[argyllcms] Re: Question regarding White Point and spotread

  • From: "Brad Funkhouser" <brad.funkhouser@xxxxxxxxxxx>
  • To: <argyllcms@xxxxxxxxxxxxx>
  • Date: Sun, 02 Nov 2014 14:54:58 -0600

Robert,
 
I think I see why I was confused.
 
I'm bringing art from a camera into BetaRGB as absolute colors in standard
D50.  If all of the artwork's colors are in-gamut for a printer space, then
I can simply convert to that space using Absolute Colorimetric and I'll get
a match to the original art when viewed under D50 light.  There's no
shifting of colors due to the difference between BetaRGB white and paper
white in this absolute in-gamut case.  The D50 colors are converted into
printer space as accurately as they can be.
 
So my mind naturally thinks of Lab values as D50.  I have Photoshop
conversion set to Absolute in color settings so the info palette Lab values
I see are D50, and my i1pro measurements of printer patches and camera
target patches are always D50 Lab.
 
When some of an artwork's D50 colors are outside the gamut of a printer
space, I have a variety of ways to bring them inside the space depending on
what colors are outside and to what extent.
 
So I think I see why I was confused about your wanting to compensate
spotread Lab values for paper white.  We're looking at how to use Lab from
different perspectives.  I'm always thinking in terms of absolute colors and
D50 Lab is my standard.  I know what all my paper whites and blacks are in
terms of D50 Lab, but I don't ever change Lab in my mind to be those
different printer spaces.  Doing that would be confusing to me.
 
- Brad
 
 
 
From: argyllcms-bounce@xxxxxxxxxxxxx [mailto:argyllcms-bounce@xxxxxxxxxxxxx]
On Behalf Of robert@xxxxxxxxxxxxxxxxxx
Sent: Sunday, November 02, 2014 12:33 PM
To: argyllcms@xxxxxxxxxxxxx
Subject: [argyllcms] Re: Question regarding White Point and spotread
 
Hi, yes, if I use Absolute rather than Relative the Lab value changes (but
stays the same in Relative . providing, of course, that the color is
in-gamut).  
 
The reason for this, I think, is that since the white point is not shifted
in Absolute, all the colors will get shifted, even those that are in-gamut.
For example, if I take a color with Lab value of 50, -8, 48 and convert it
with AbsCol the values change to 51, -8, 51 so the print will be more
yellow.  As the spotread on the paper white gave 97.74, 0.2, -0.59 this
makes sense (L is increased, a is presumably decreased but we're not seeing
it because the figure is rounded, and b is increased).
 
Actually, I think the way that AbsCol is described (that is that the white
point is not shifted) is very confusing to common mortals like me.  What
really happens is that the destination white is matched to the source white.
If the conversion is from working space to print, all colors will be shifted
towards yellow if the working space white is yellower than the print white,
as in this case.

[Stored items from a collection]

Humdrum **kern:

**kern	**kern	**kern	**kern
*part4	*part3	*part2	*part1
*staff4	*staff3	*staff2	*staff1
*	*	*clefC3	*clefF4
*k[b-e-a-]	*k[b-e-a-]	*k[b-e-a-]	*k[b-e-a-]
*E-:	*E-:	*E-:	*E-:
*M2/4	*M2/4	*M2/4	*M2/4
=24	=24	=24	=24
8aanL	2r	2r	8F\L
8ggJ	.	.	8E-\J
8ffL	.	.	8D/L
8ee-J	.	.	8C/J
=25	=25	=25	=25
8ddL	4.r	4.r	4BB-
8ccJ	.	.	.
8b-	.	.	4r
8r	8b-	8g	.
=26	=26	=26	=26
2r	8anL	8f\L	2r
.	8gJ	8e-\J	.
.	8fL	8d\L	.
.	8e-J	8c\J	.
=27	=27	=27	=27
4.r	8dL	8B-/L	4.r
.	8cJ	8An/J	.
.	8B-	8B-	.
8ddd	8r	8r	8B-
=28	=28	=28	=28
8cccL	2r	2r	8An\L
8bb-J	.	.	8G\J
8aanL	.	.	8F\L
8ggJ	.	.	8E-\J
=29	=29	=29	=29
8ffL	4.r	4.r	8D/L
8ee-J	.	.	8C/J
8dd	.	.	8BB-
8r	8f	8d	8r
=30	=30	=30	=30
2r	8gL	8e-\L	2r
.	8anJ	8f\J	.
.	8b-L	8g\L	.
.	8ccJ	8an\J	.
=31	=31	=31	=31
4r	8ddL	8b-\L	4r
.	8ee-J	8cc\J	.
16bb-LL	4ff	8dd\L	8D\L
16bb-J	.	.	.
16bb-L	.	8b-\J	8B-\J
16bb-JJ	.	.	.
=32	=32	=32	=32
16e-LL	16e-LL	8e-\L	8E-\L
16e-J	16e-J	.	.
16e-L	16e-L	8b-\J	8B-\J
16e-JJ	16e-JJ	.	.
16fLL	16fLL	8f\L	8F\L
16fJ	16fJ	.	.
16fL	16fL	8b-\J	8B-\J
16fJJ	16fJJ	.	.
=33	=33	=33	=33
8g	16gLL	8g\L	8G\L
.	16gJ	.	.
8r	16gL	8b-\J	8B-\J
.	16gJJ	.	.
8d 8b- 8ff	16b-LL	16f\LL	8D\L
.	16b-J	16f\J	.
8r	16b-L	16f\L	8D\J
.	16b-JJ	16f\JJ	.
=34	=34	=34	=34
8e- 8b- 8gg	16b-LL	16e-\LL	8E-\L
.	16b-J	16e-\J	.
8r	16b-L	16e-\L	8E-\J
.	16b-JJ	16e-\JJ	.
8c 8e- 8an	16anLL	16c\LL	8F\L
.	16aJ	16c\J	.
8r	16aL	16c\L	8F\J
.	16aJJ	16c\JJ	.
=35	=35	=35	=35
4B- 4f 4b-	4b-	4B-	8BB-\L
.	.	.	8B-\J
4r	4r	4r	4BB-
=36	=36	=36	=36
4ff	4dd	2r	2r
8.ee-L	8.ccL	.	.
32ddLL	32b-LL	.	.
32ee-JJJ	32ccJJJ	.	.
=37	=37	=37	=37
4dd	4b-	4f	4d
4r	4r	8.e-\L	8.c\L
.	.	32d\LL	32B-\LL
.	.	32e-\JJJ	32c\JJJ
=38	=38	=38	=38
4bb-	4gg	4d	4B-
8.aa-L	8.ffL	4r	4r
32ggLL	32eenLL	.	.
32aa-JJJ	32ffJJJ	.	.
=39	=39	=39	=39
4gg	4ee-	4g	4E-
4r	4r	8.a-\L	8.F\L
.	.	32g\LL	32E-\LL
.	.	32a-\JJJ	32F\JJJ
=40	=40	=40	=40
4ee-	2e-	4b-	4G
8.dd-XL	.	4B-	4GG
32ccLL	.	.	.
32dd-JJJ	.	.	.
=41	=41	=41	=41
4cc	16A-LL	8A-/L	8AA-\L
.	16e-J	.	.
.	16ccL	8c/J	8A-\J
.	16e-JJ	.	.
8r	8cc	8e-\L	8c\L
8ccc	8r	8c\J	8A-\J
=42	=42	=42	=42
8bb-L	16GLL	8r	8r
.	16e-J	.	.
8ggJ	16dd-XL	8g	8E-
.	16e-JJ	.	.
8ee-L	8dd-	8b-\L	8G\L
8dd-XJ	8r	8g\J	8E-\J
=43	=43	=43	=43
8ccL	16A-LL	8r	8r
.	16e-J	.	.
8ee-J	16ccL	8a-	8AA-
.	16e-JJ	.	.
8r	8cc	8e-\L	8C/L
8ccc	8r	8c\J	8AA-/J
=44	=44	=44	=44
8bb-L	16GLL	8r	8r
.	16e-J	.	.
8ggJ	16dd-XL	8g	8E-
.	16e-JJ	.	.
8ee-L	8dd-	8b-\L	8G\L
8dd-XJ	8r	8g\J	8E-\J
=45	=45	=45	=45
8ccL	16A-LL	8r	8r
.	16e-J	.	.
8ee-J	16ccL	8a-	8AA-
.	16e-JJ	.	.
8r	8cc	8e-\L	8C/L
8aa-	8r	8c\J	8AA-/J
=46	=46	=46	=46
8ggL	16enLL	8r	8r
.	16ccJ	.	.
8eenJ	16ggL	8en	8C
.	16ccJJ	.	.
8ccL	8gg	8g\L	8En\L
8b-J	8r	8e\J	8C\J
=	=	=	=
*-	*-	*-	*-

## DIRECTIVE
Reproduce the passage of the message starting with "So I think I" and going on through "confusing to me.", substituting "viewpoints" for "perspectives". The listing plays no part in this work.

## RESPONSE
So I think I see why I was confused about your wanting to compensate
spotread Lab values for paper white.  We're looking at how to use Lab from
different viewpoints.  I'm always thinking in terms of absolute colors and
D50 Lab is my standard.  I know what all my paper whites and blacks are in
terms of D50 Lab, but I don't ever change Lab in my mind to be those
different printer spaces.  Doing that would be confusing to me.